Roma – L’Istat ha presentato il suo rapporto annuale 2020. Nello specifico molta importanza è stata data agli effetti della pandemia sull’economia e sulla società italiana. Dal documento emerge che nel primo trimestre 2020 il blocco parziale delle attività connesso alla crisi sanitaria ha determinato effetti diffusi e profondi. Il Pil si è contratto del 5,3% su base congiunturale, segnando una caduta della domanda dei consumi privati del 6,6% rispetto al trimestre precedente, gli investimenti hanno evidenziato una regressione dell’8,1%, mentre vi è stato un contributo positivo delle scorte. Sul fronte degli scambi con l’estero, il calo delle esportazioni è stato più intenso di quello delle importazioni, con rispettivamente -8,0% e -6,2%.
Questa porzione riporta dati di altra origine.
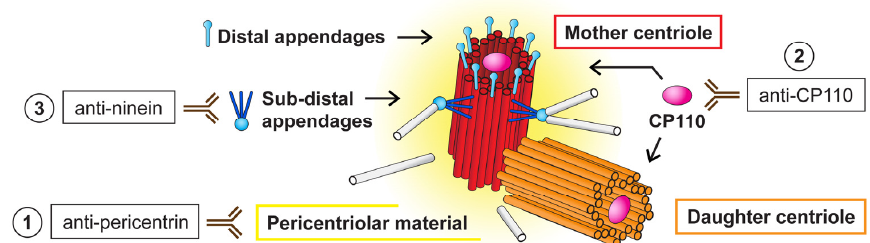
Figure 2. Schematic overview of the different centriolar structures and centrosome-specific antibodies used in this study. The centrosome is a microtubule organizing center (MTOC) composed of two centrioles—older mother centriole (red) and younger daughter centriole (orange). These two centrioles differ structurally [40–42]. The mother centriole has distal and subdistal appendages (blue) [43], which promote membrane docking during cilia initiation [44] and microtubule anchoring [45,46], respectively. Both centrioles are surrounded by pericentriolar material (yellow). Binding of the antibodies used in the study to distinguish specific centrosomal parts is depicted: (1) anti-pericentrin antibody is suitable to detect the whole centrosome, (2) anti-CP110 antibody recognizes distal ends of individual centrioles, and (3) anti-ninein is specific for subdistal appendages of the mother centriole.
Note dolenti sono state registrate anche sotto il punto di vista della produzione. Le misure di contenimento dell’epidemia hanno provocato una contrazione riduzione dell’attività economica per una larga parte del sistema produttivo: oltre il 70% delle imprese ha dichiarato una riduzione del fatturato nel bimestre marzo-aprile 2020 rispetto allo stesso periodo dell’anno precedente, di cui più del 40% ha riportato una caduta maggiore del 50%.
Le problematiche produttive non hanno tardato a provocare serie conseguenze anche sul mondo del lavoro. Dopo il ristagno dell’inizio del 2020, a marzo e più marcatamente ad aprile, gli occupati hanno registrato un calo di circa 450mila posti di lavoro in meno di due mesi. A causa delle limitazioni nella possibilità di azioni di ricerca di lavoro, l’effetto della crisi ha determinato un aumento dell’inattività e un calo del tasso di disoccupazione del 6,3%. Le stime provvisorie relative a maggio indicano un rallentamento della discesa dell’occupazione con una diminuzione congiunturale di 84mila unità e oltre 600mila occupati in meno rispetto allo stesso mese del 2019. Prosegue, invece, la veloce caduta della componente con contratti a termine. Allo stesso tempo, la graduale riapertura delle attività favorisce il riemergere della ricerca di lavoro e il tasso di disoccupazione sale al 7,8%. I lavoratori che hanno dichiarato di essere in cassa integrazione guadagni (Cig) sono quasi 3,5 milioni ad aprile. Inoltre la sospensione delle attività ha determinato un aumento senza precedenti degli occupati che non hanno lavorato: circa un quarto del totale a marzo e oltre un terzo ad aprile (pari a quasi 7,6 milioni).
L’impatto del Covid-19 non ha risparmiato nemmeno le famiglie. La rapida caduta della natalità potrebbe subire un’ulteriore accelerazione nel periodo post virus. Secondo le recenti statistiche, un primo calo potrebbe aggirassi nell’ordine di poco meno di 10mila nati, ripartiti per un terzo nel 2020 e per due terzi nel 2021. La prospettiva peggiora ulteriormente se agli effetti indotti dai fattori di incertezza e paura si aggiungono quelli derivanti dallo shock sull’occupazione. I nati scenderebbero a circa 426mila nel bilancio finale del corrente anno, per poi ridursi a 396mila, nel caso più sfavorevole, in quello del 2021. Il numero effettivo dei figli che le coppie riescono a generare non riflette il diffuso desiderio di maternità e paternità presente nel nostro Paese. Sono solo 500mila gli individui tra i 18 e i 49 anni che affermano di non avere la maternità/paternità nel proprio progetto di vita. Sebbene la pandemia sembra ormai alle spalle, davanti a noi si sta materializzando un periodo ancora più duro. Un lasso di tempo imprevedibile che andrà a sconvolgere il mondo per come lo conoscevamo, sia sotto il profilo occupazionale/produttivo che sociale/familiare. Mala tempora currunt.